-------- GIVEN INFORMATION
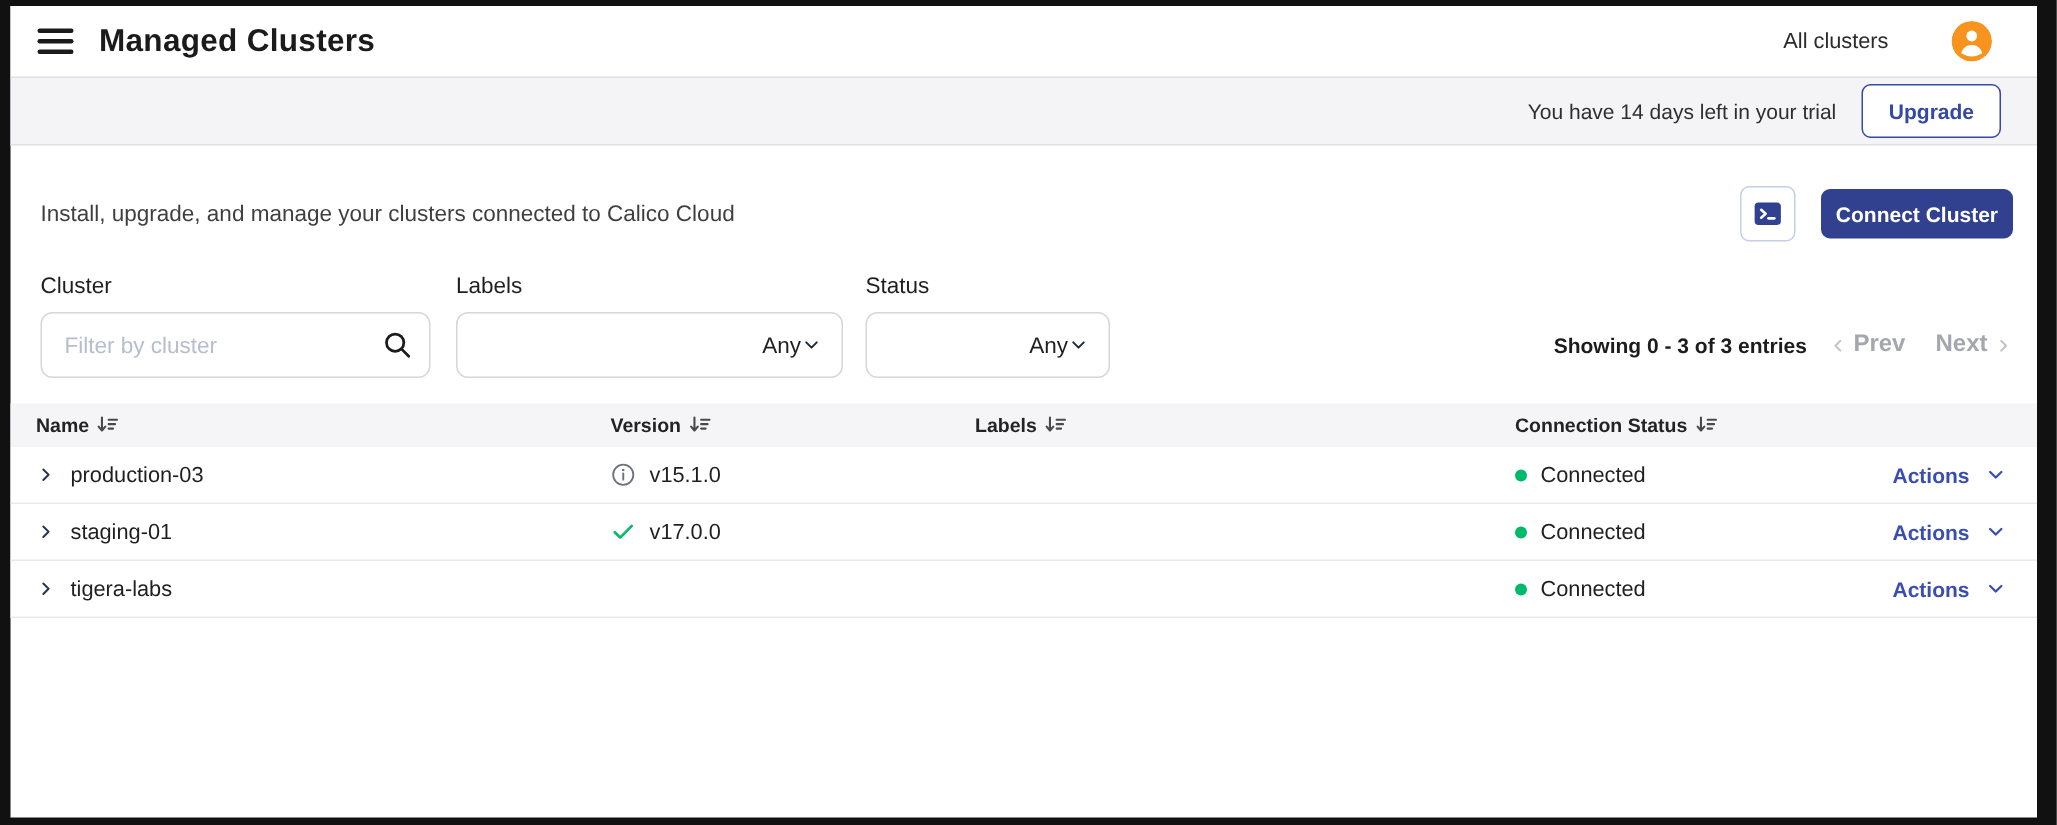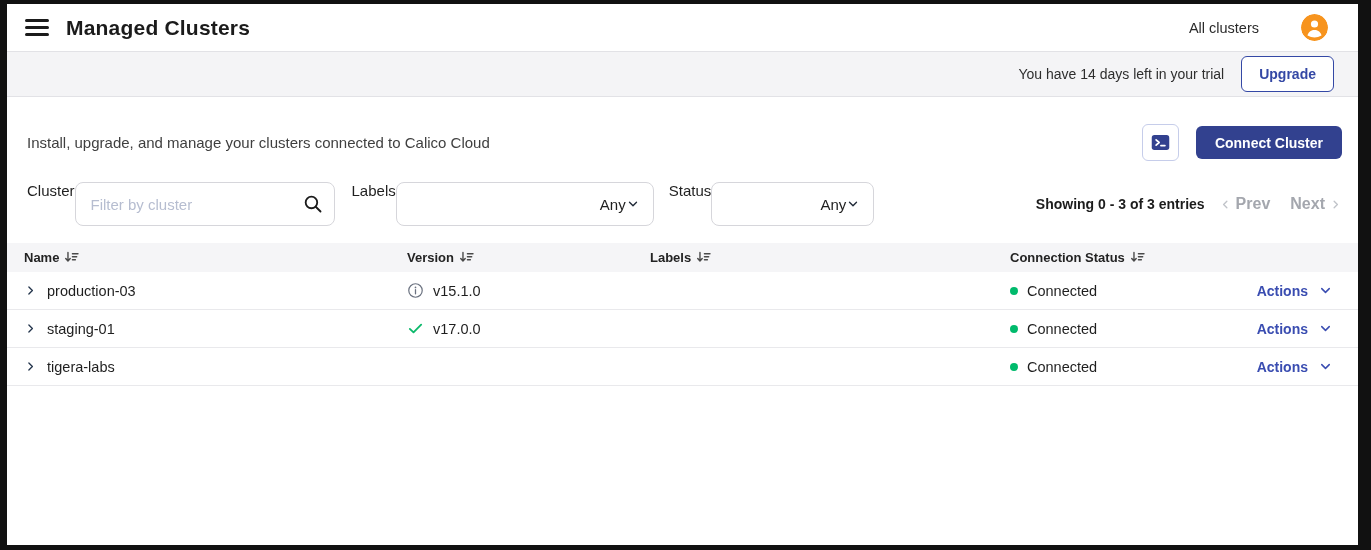--- a/index.html
+++ b/index.html
@@ -21,46 +21,46 @@
     display:flex;align-items:center;justify-content:flex-end;padding-right:24px;}
   .trial-text{font-size:14px;color:#2e2e2e;margin-right:17px;}
   .upgrade-btn{background:#fff;border:1px solid #3448A5;color:#3448A5;font-weight:600;font-size:14px;
     border-radius:6px;height:36px;padding:0 17px;font-family:inherit;cursor:pointer;}
   
   .desc-row{display:flex;align-items:center;margin:27px 16px 0 20px;}
   .description{font-size:15px;color:#3f3f3f;}
   .desc-spacer{flex:1;}
   .terminal-btn{width:37px;height:37px;border:1px solid #c6cdea;border-radius:6px;background:#fff;
     display:flex;align-items:center;justify-content:center;cursor:pointer;margin-right:17px;}
-  .connect-btn{height:33px;padding:0 19px;background:#32418F;border:none;border-radius:6px;color:#fff;
+  .connect-btn{height:33px;padding:0 10px;background:#32418F;border:none;border-radius:6px;color:#fff;
     font-size:14px;font-weight:600;font-family:inherit;cursor:pointer;}
   
   .filters-row{display:flex;align-items:flex-end;margin:21px 16px 0 20px;}
-  .filter-group{display:flex;}
+  .filter-group{display:flex;flex-direction:column;}
   .filter-label{font-size:15px;color:#1f1f1f;margin-bottom:9px;}
   .filter-input-wrap{position:relative;width:260px;margin-right:17px;}
   .filter-input{width:100%;height:44px;border:1px solid #d6d6db;border-radius:8px;padding:0 40px 0 15px;
     font-size:15px;font-family:inherit;color:#1f1f1f;outline:none;}
   .filter-input::placeholder{color:#b6bdd0;}
   .search-icon{position:absolute;right:11px;top:11px;cursor:pointer;}
   .select{height:44px;border:1px solid #d6d6db;border-radius:8px;background:#fff;display:flex;align-items:center;
     justify-content:flex-end;padding:0 13px 0 15px;font-size:15px;color:#1f1f1f;cursor:pointer;}
   .select-labels{width:258px;margin-right:15px;}
   .select-status{width:163px;}
   .filters-spacer{flex:1;}
   .paging{display:flex;align-items:center;margin-bottom:13px;}
   .showing{font-size:14px;font-weight:700;color:#1c1c1c;margin-right:14px;}
   .pager-btn{display:flex;align-items:center;font-size:16px;font-weight:700;color:#a4a7ae;cursor:default;}
   .pager-btn + .pager-btn{margin-left:12px;}
   .pager-btn .lbl{margin:0 4px;}
   
   .table{margin-top:17px;}
   .thead{display:flex;align-items:center;height:29px;background:#f5f5f7;padding-left:17px;padding-right:16px;
     font-size:13px;font-weight:700;color:#232323;}
-  .trow{display:flex;align-items:center;height:38px;border-bottom:1px solid #e9e9ec;padding-left:17px;padding-right:25px;
+  .trow{display:flex;align-items:center;height:38px;border-bottom:1px solid #e9e9ec;padding-left:17px;padding-right:20px;
     font-size:14.5px;color:#1f1f1f;background:#fff;}
   .col-name{flex:0 0 383px;display:flex;align-items:center;}
   .col-version{flex:0 0 243px;display:flex;align-items:center;}
   .col-labels{flex:0 0 360px;display:flex;align-items:center;}
   .col-status{flex:1;display:flex;align-items:center;}
   .col-actions{flex:0 0 100px;display:flex;align-items:center;justify-content:flex-end;}
   .hdr-cell{display:flex;align-items:center;gap:5px;}
   .sort-icon{cursor:pointer;display:inline-flex;}
   .expander{display:inline-flex;margin-right:10px;cursor:pointer;color:#24354c;}
   .vicon{display:inline-flex;margin-right:9px;}

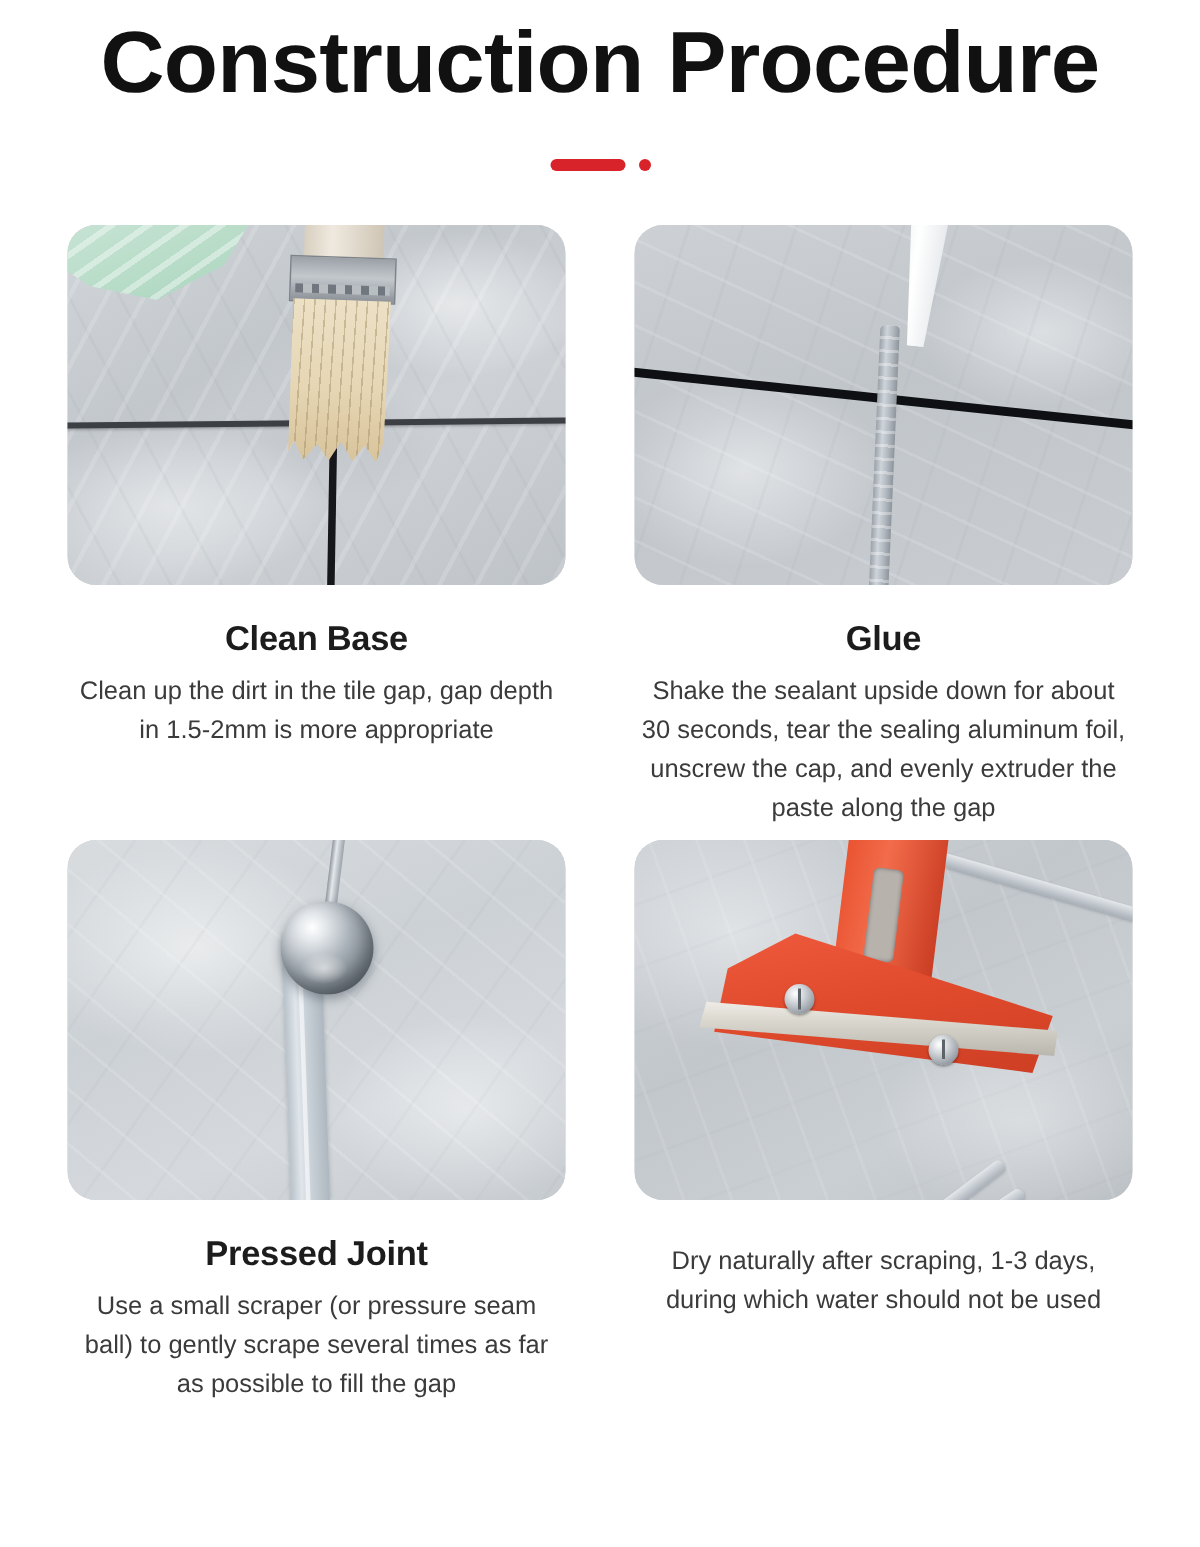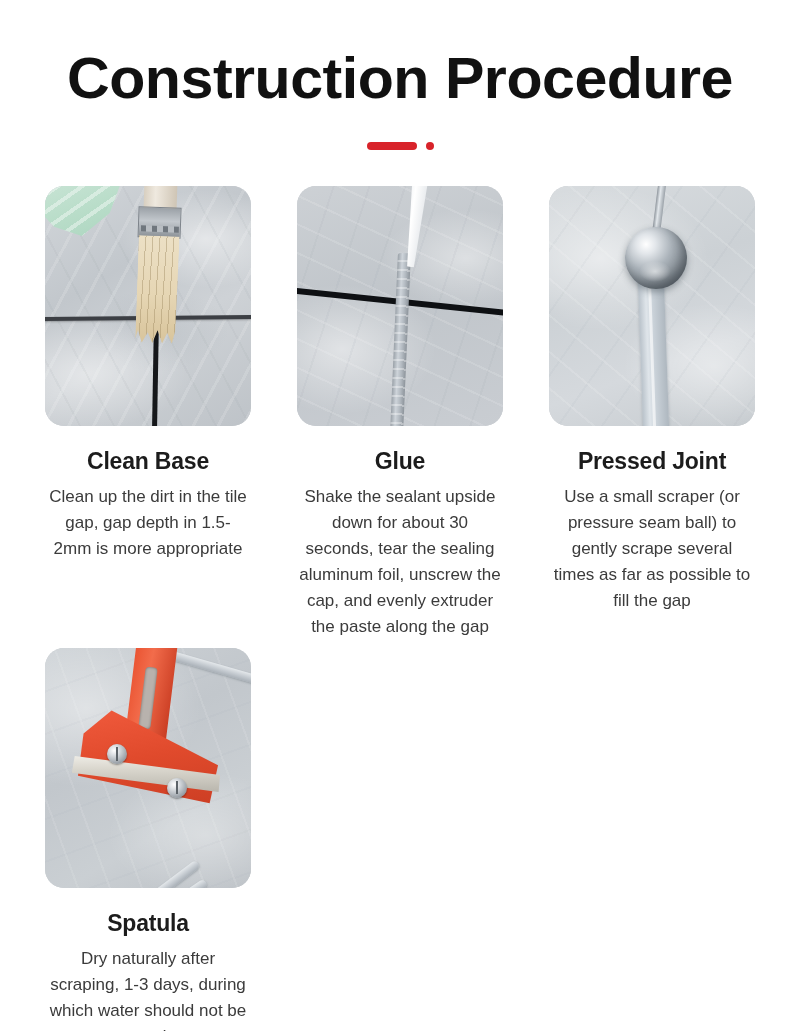--- a/index.html
+++ b/index.html
@@ -5,21 +5,21 @@
   * { box-sizing: border-box; margin: 0; padding: 0; }
   html, body {
     width: 800px; height: 1031px;
     background: #ffffff;
     font-family: "Liberation Sans", sans-serif;
     overflow: hidden;
   }
   .page { position: relative; width: 800px; height: 1031px; background:#fff; }
 
   
-  .header { padding-top: 8px; text-align: center; margin-top: 36px; }
+  .header { padding-top: 8px; text-align: center; }
   .page-title {
     font-family: "Liberation Sans", sans-serif;
     font-weight: 700;
     font-size: 58px;
     line-height: 68px;
     letter-spacing: -0.5px;
     color: #111111;
     transform: scaleX(1.02);
     white-space: nowrap;
   }
@@ -32,21 +32,21 @@
     gap: 9px;
   }
   .divider-bar { width: 50px; height: 8px; border-radius: 4px; background: #d8232a; }
   .divider-dot { width: 8px; height: 8px; border-radius: 50%; background: #d8232a; }
 
   
   .grid {
     margin-top: 34px;
     padding: 0 45px;
     display: grid;
-    grid-template-columns: 1fr 1fr 1fr;
+    grid-template-columns: 1fr 1fr;
     column-gap: 46px;
     row-gap: 8px;
   }
   .card { width: 100%; }
 
   .photo {
     position: relative;
     width: 100%;
     height: 240px;
     border-radius: 19px;
@@ -348,19 +348,18 @@
         <div class="scraper-neck"></div>
         <div class="scraper-slot"></div>
         <div class="scraper-head"></div>
         <div class="blade"></div>
         <div class="screw screw1"></div>
         <div class="screw screw2"></div>
         <div class="bead bead1"></div>
         <div class="bead bead2"></div>
       </div>
       <div class="caption">
-        <div class="card-title">Spatula</div>
         <div class="card-desc">Dry naturally after scraping, 1-3 days, during which water should not be used</div>
       </div>
     </div>
 
   </div>
 </div>
 
 </body></html>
----------------
TASK BRIEF = Pictures are to be excluded; the records themselves are to be reproduced exactly.

RESPONSE TO THIS TASK =
--- a/index.html
+++ b/index.html
@@ -21,46 +21,46 @@
     display:flex;align-items:center;justify-content:flex-end;padding-right:24px;}
   .trial-text{font-size:14px;color:#2e2e2e;margin-right:17px;}
   .upgrade-btn{background:#fff;border:1px solid #3448A5;color:#3448A5;font-weight:600;font-size:14px;
     border-radius:6px;height:36px;padding:0 17px;font-family:inherit;cursor:pointer;}
   
   .desc-row{display:flex;align-items:center;margin:27px 16px 0 20px;}
   .description{font-size:15px;color:#3f3f3f;}
   .desc-spacer{flex:1;}
   .terminal-btn{width:37px;height:37px;border:1px solid #c6cdea;border-radius:6px;background:#fff;
     display:flex;align-items:center;justify-content:center;cursor:pointer;margin-right:17px;}
-  .connect-btn{height:33px;padding:0 19px;background:#32418F;border:none;border-radius:6px;color:#fff;
+  .connect-btn{height:33px;padding:0 10px;background:#32418F;border:none;border-radius:6px;color:#fff;
     font-size:14px;font-weight:600;font-family:inherit;cursor:pointer;}
   
   .filters-row{display:flex;align-items:flex-end;margin:21px 16px 0 20px;}
-  .filter-group{display:flex;}
+  .filter-group{display:flex;flex-direction:column;}
   .filter-label{font-size:15px;color:#1f1f1f;margin-bottom:9px;}
   .filter-input-wrap{position:relative;width:260px;margin-right:17px;}
   .filter-input{width:100%;height:44px;border:1px solid #d6d6db;border-radius:8px;padding:0 40px 0 15px;
     font-size:15px;font-family:inherit;color:#1f1f1f;outline:none;}
   .filter-input::placeholder{color:#b6bdd0;}
   .search-icon{position:absolute;right:11px;top:11px;cursor:pointer;}
   .select{height:44px;border:1px solid #d6d6db;border-radius:8px;background:#fff;display:flex;align-items:center;
     justify-content:flex-end;padding:0 13px 0 15px;font-size:15px;color:#1f1f1f;cursor:pointer;}
   .select-labels{width:258px;margin-right:15px;}
   .select-status{width:163px;}
   .filters-spacer{flex:1;}
   .paging{display:flex;align-items:center;margin-bottom:13px;}
   .showing{font-size:14px;font-weight:700;color:#1c1c1c;margin-right:14px;}
   .pager-btn{display:flex;align-items:center;font-size:16px;font-weight:700;color:#a4a7ae;cursor:default;}
   .pager-btn + .pager-btn{margin-left:12px;}
   .pager-btn .lbl{margin:0 4px;}
   
   .table{margin-top:17px;}
   .thead{display:flex;align-items:center;height:29px;background:#f5f5f7;padding-left:17px;padding-right:16px;
     font-size:13px;font-weight:700;color:#232323;}
-  .trow{display:flex;align-items:center;height:38px;border-bottom:1px solid #e9e9ec;padding-left:17px;padding-right:25px;
+  .trow{display:flex;align-items:center;height:38px;border-bottom:1px solid #e9e9ec;padding-left:17px;padding-right:20px;
     font-size:14.5px;color:#1f1f1f;background:#fff;}
   .col-name{flex:0 0 383px;display:flex;align-items:center;}
   .col-version{flex:0 0 243px;display:flex;align-items:center;}
   .col-labels{flex:0 0 360px;display:flex;align-items:center;}
   .col-status{flex:1;display:flex;align-items:center;}
   .col-actions{flex:0 0 100px;display:flex;align-items:center;justify-content:flex-end;}
   .hdr-cell{display:flex;align-items:center;gap:5px;}
   .sort-icon{cursor:pointer;display:inline-flex;}
   .expander{display:inline-flex;margin-right:10px;cursor:pointer;color:#24354c;}
   .vicon{display:inline-flex;margin-right:9px;}

--- a/index.html
+++ b/index.html
@@ -5,21 +5,21 @@
   * { box-sizing: border-box; margin: 0; padding: 0; }
   html, body {
     width: 800px; height: 1031px;
     background: #ffffff;
     font-family: "Liberation Sans", sans-serif;
     overflow: hidden;
   }
   .page { position: relative; width: 800px; height: 1031px; background:#fff; }
 
   
-  .header { padding-top: 8px; text-align: center; margin-top: 36px; }
+  .header { padding-top: 8px; text-align: center; }
   .page-title {
     font-family: "Liberation Sans", sans-serif;
     font-weight: 700;
     font-size: 58px;
     line-height: 68px;
     letter-spacing: -0.5px;
     color: #111111;
     transform: scaleX(1.02);
     white-space: nowrap;
   }
@@ -32,21 +32,21 @@
     gap: 9px;
   }
   .divider-bar { width: 50px; height: 8px; border-radius: 4px; background: #d8232a; }
   .divider-dot { width: 8px; height: 8px; border-radius: 50%; background: #d8232a; }
 
   
   .grid {
     margin-top: 34px;
     padding: 0 45px;
     display: grid;
-    grid-template-columns: 1fr 1fr 1fr;
+    grid-template-columns: 1fr 1fr;
     column-gap: 46px;
     row-gap: 8px;
   }
   .card { width: 100%; }
 
   .photo {
     position: relative;
     width: 100%;
     height: 240px;
     border-radius: 19px;
@@ -348,19 +348,18 @@
         <div class="scraper-neck"></div>
         <div class="scraper-slot"></div>
         <div class="scraper-head"></div>
         <div class="blade"></div>
         <div class="screw screw1"></div>
         <div class="screw screw2"></div>
         <div class="bead bead1"></div>
         <div class="bead bead2"></div>
       </div>
       <div class="caption">
-        <div class="card-title">Spatula</div>
         <div class="card-desc">Dry naturally after scraping, 1-3 days, during which water should not be used</div>
       </div>
     </div>
 
   </div>
 </div>
 
 </body></html>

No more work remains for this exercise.